_EXTRAIT DU TEXTE_.
# # # # # # #

Hypertension artérielle sévère : fin de la prise en charge à 100 %

, par  Delphine Delarue

Les associations de malades et de médecins dénoncent le rejet, par le conseil d’Etat, de leur recours contre le décret supprimant l’hypertension artérielle (HTA) sévère de la liste des affections de longue durée (ALD).

Coup dur pour les associations de malades : le 27 octobre, le Conseil d’Etat a rejeté le recours déposé par le Collectif interassociatif sur la santé (CISS), l’association des accidentés de la vie (Fnath) et Alliance du cœur contre un décret publié en juin 2011 excluant l’hypertension artérielle (HTA) sévère de la liste des affections de longue durée (ALD). Pour les autorités, l’HTA sévère ne doit plus être prise en charge à 100 % par l’Assurance maladie, au motif qu’elle n’est pas une pathologie avérée, mais seulement un facteur de risque cardiovasculaire. Or, comme le soulignent la Fédération française de cardiologie et la Société française de cardiologie dans un communiqué, il s’agit bien d’« une maladie chronique très grave », qui conduit à « des complications cardiovasculaires handicapantes (cérébrales, cardiaques, coronaires, rénales) ». Au total, 11 millions de Français souffrent d’hypertension, et parmi eux 4,2 millions sont classés en ALD. Heureusement pour ces derniers, le décret ne s’appliquant qu’aux patients nouvellement diagnostiqués, ils devraient continuer à bénéficier d’une prise en charge à 100 %.

# # # # # # #

_CONSIGNE A_. Réécrivez le passage de l'article sur l'hypertension artérielle sévère qui s'ouvre sur les mots « Les associations de malades et » et se termine par « de longue durée (ALD). », en remplaçant « dénoncent » par « critiquent ».
_CONSIGNE B_.
Répondez aux questions suivantes d'après l'article sur l'hypertension artérielle sévère.
(i) À quelle date le Conseil d'Etat a-t-il rejeté le recours ?
(ii) Combien de Français souffrent d'hypertension au total ?
(iii) Quand le décret excluant l'HTA sévère de la liste des ALD a-t-il été publié ?
_CONSIGNE C_. Poursuivez l'article sur l'hypertension artérielle sévère à partir de sa dernière phrase.
Les données placées ensuite forment un matériau distinct de l'article sur l'hypertension artérielle sévère.

# # # # # # #

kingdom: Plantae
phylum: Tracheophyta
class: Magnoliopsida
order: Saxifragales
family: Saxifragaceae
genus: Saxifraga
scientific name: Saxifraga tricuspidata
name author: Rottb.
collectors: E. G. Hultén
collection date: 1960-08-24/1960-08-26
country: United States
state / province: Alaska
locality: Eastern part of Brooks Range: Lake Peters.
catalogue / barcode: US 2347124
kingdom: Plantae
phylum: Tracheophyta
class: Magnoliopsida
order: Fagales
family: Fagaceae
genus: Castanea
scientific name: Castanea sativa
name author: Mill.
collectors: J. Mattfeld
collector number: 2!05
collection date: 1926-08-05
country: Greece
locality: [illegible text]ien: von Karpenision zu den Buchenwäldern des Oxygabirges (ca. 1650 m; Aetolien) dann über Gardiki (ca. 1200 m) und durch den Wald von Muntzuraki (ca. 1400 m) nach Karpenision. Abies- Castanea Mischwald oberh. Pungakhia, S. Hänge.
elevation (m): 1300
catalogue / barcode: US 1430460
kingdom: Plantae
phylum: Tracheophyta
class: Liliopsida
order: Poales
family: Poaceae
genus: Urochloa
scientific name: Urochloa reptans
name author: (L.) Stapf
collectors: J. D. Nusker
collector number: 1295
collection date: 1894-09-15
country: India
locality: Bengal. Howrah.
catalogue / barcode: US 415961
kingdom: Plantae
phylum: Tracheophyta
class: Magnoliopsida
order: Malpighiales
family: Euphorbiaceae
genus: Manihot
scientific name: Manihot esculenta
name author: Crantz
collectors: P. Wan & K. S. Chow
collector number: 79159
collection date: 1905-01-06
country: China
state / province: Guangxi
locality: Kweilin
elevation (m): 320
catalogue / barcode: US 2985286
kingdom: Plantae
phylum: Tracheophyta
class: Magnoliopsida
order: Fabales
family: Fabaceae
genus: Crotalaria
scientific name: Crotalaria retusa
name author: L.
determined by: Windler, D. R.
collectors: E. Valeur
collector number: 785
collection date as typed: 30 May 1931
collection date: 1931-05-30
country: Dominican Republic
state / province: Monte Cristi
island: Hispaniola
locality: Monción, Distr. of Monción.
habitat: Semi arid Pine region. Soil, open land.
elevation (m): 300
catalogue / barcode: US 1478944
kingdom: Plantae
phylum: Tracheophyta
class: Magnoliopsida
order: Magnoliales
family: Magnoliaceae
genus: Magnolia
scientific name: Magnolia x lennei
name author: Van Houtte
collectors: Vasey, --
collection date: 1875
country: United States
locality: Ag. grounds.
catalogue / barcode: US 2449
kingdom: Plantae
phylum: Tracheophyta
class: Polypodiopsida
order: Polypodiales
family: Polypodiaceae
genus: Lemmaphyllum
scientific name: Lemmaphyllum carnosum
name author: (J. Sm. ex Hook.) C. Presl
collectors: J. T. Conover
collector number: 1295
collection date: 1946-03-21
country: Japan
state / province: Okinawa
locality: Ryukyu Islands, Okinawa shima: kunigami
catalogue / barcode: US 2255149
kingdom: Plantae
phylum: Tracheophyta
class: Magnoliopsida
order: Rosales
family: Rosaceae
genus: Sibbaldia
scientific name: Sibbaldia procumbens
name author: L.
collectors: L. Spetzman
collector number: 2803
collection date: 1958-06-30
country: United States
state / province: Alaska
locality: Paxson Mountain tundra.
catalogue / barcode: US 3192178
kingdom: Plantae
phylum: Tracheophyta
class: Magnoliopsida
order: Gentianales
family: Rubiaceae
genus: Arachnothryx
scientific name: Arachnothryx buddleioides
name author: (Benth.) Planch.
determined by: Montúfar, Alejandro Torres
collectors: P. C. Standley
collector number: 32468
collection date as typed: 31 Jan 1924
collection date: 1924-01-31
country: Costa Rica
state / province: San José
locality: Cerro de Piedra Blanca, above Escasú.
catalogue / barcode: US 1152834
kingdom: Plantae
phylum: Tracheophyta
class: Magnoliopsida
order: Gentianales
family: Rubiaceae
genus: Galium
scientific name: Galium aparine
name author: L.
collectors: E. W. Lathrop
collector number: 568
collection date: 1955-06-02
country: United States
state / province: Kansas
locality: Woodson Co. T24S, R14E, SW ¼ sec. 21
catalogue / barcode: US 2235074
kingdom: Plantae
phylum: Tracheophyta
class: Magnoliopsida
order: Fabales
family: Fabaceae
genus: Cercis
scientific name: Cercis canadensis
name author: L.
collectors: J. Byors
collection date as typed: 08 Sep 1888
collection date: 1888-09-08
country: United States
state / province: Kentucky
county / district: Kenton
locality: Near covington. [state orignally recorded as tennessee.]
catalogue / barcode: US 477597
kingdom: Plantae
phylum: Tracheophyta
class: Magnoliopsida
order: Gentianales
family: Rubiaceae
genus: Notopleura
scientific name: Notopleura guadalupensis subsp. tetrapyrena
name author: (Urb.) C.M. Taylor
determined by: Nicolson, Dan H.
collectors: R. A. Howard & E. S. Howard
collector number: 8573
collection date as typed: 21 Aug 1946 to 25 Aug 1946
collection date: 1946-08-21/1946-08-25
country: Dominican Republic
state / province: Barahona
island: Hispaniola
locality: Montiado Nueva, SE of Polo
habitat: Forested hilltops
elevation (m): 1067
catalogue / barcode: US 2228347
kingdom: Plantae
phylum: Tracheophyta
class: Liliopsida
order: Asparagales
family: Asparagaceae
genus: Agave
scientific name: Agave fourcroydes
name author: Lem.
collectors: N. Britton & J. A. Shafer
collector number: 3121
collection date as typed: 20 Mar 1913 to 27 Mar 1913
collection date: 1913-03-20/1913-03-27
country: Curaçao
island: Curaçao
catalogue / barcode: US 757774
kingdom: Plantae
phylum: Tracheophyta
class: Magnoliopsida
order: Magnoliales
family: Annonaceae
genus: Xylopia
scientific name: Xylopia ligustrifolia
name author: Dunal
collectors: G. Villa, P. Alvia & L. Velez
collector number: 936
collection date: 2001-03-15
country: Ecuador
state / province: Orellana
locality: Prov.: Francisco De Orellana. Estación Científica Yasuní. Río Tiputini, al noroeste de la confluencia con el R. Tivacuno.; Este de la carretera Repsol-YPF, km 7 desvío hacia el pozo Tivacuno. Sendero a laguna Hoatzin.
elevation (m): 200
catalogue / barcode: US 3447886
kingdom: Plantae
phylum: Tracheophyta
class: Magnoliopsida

# # # # # # #

_RÉPONSE A_.
Les associations de malades et de médecins critiquent le rejet, par le conseil d’Etat, de leur recours contre le décret supprimant l’hypertension artérielle (HTA) sévère de la liste des affections de longue durée (ALD).

_RÉPONSE B_.
(i) Le 27 octobre.
(ii) 11 millions.
(iii) En juin 2011.

_RÉPONSE C_.
Inégalité d’accès aux soins

Pour les nouveaux malades qui n’ont pas de mutuelle par contre, pas de chance. Ils devront supporter un reste à charge correspondant à « 30 % des frais engagés pour l’achat de médicaments, d’examens complémentaires et de suivi médical », précise la Fédération française de cardiologie. Et avec le report de la dépense sur les organismes complémentaires, les adhérents mutualistes devront s’attendre à ce que cette mesure pèse sur l’augmentation des cotisations.
Les médecins et les associations de patients craignent donc une hausse du nombre d’hypertendus renonçant à leur suivi et à leurs soins faute de moyens et, en conséquence, une multiplication des complications liées à l’HTA (AVC, maladies coronaires, insuffisances cardiaques, rénales, démences...). Pour la Fédération française de cardiologie, la Société française de cardiologie et Alliance du cœur, il s’agit ici clairement d’« une aggravation de l’inégalité de l’accès aux soins des plus démunis » et d’une mesure « en parfaite incohérence avec les recommandations du Plan de lutte contre les AVC 2010-2014 ». Enfin, selon ces organismes, le coût sanitaire d’une telle décision en termes de traitements des complications sera bien plus élevé que les 20 millions d’économies attendues pour l’Assurance maladie.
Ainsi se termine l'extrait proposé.